-- Assignment --
From the items below, pick out and copy each line that contains the string "данных".

Collected data entries:
------------------------------------------------

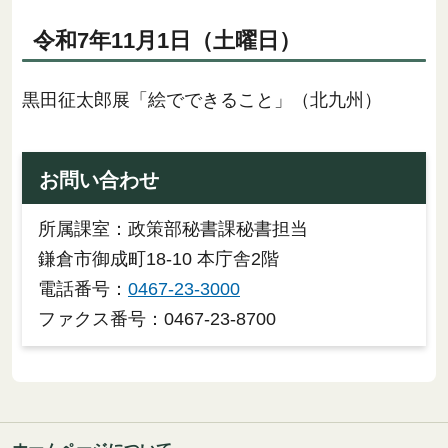
令和7年11月1日（土曜日）
黒田征太郎展「絵でできること」（北九州）
お問い合わせ
所属課室：政策部秘書課秘書担当
鎌倉市御成町18-10 本庁舎2階
電話番号：
0467-23-3000
ファクス番号：0467-23-8700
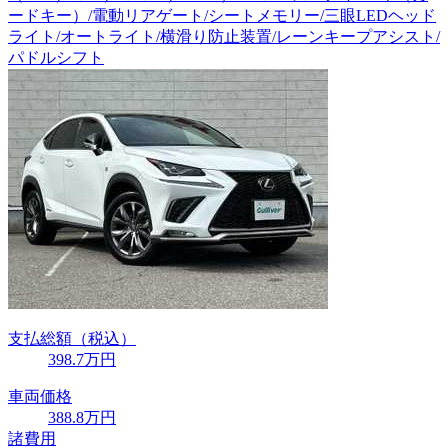
ードキー）/電動リアゲート/シートメモリー/三眼LEDヘッド
ライト/オートライト/横滑り防止装置/レーンキープアシスト/
パドルシフト
支払総額
（税込）
398
.7
万円
車両価格
388
.8
万円
諸費用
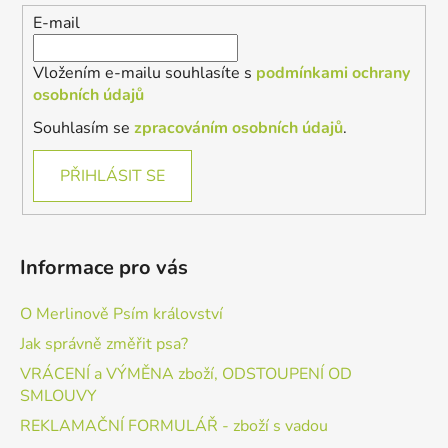
í
E-mail
Vložením e-mailu souhlasíte s
podmínkami ochrany
osobních údajů
Souhlasím se
zpracováním osobních údajů
.
PŘIHLÁSIT SE
Informace pro vás
O Merlinově Psím království
Jak správně změřit psa?
VRÁCENÍ a VÝMĚNA zboží, ODSTOUPENÍ OD
SMLOUVY
REKLAMAČNÍ FORMULÁŘ - zboží s vadou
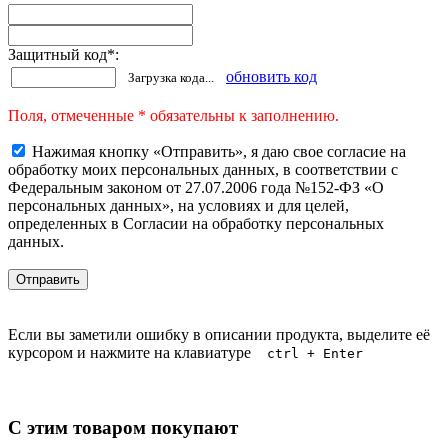
Защитный код
*
:
обновить код
Загрузка кода...
Поля, отмеченные * обязательны к заполнению.
Нажимая кнопку «Отправить», я даю свое согласие на
обработку моих персональных данных, в соответствии с
Федеральным законом от 27.07.2006 года №152-ФЗ «О
персональных данных», на условиях и для целей,
определенных в Согласии на обработку персональных
данных.
Если вы заметили ошибку в описании продукта, выделите её
курсором и нажмите на клавиатуре
ctrl + Enter
С этим товаром покупают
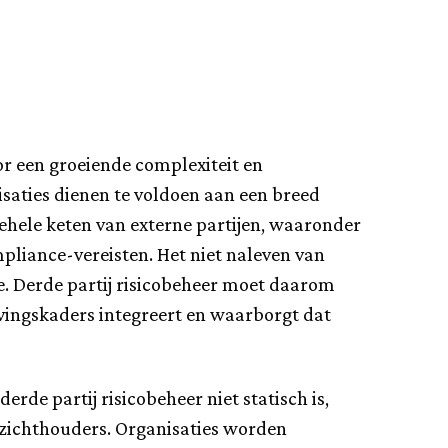
r een groeiende complexiteit en
isaties dienen te voldoen aan een breed
gehele keten van externe partijen, waaronder
pliance-vereisten. Het niet naleven van
de. Derde partij risicobeheer moet daarom
vingskaders integreert en waarborgt dat
de partij risicobeheer niet statisch is,
zichthouders. Organisaties worden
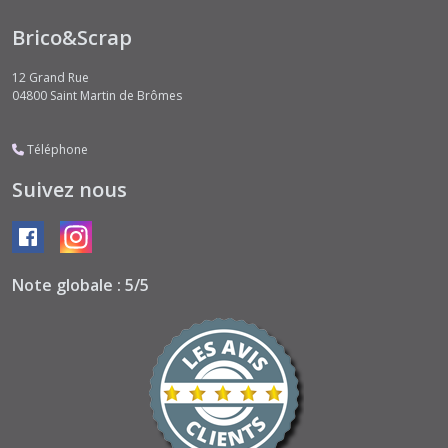
Brico&Scrap
12 Grand Rue
04800
Saint Martin de Brômes
Téléphone
Suivez nous
Note globale : 5/5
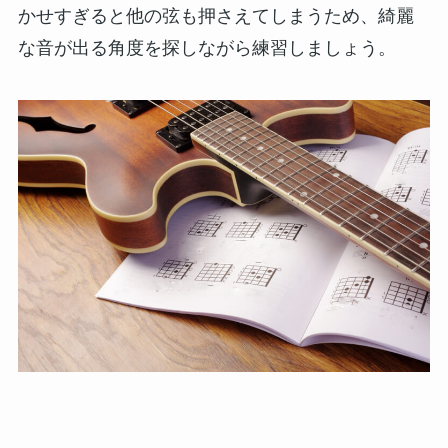
かせすぎると他の弦も押さえてしまうため、綺麗
な音が出る角度を探しながら練習しましょう。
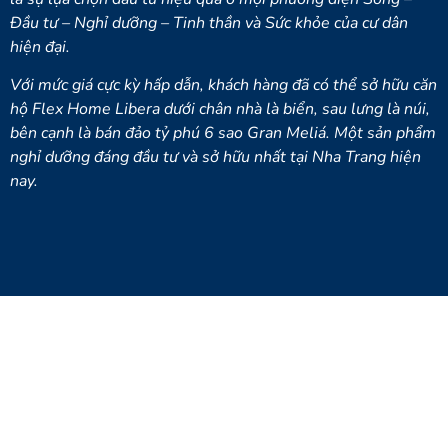
Đầu tư – Nghỉ dưỡng – Tinh thần và Sức khỏe của cư dân
hiện đại.
Với mức giá cực kỳ hấp dẫn, khách hàng đã có thể sở hữu căn
hộ Flex Home Libera dưới chân nhà là biển, sau lưng là núi,
bên cạnh là bán đảo tỷ phú 6 sao Gran Meliá. Một sản phẩm
nghỉ dưỡng đáng đầu tư và sở hữu nhất tại Nha Trang hiện
nay.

------------------------------------------------

-- Exercise output --
обработку моих персональных данных, в соответствии с
персональных данных», на условиях и для целей,
данных.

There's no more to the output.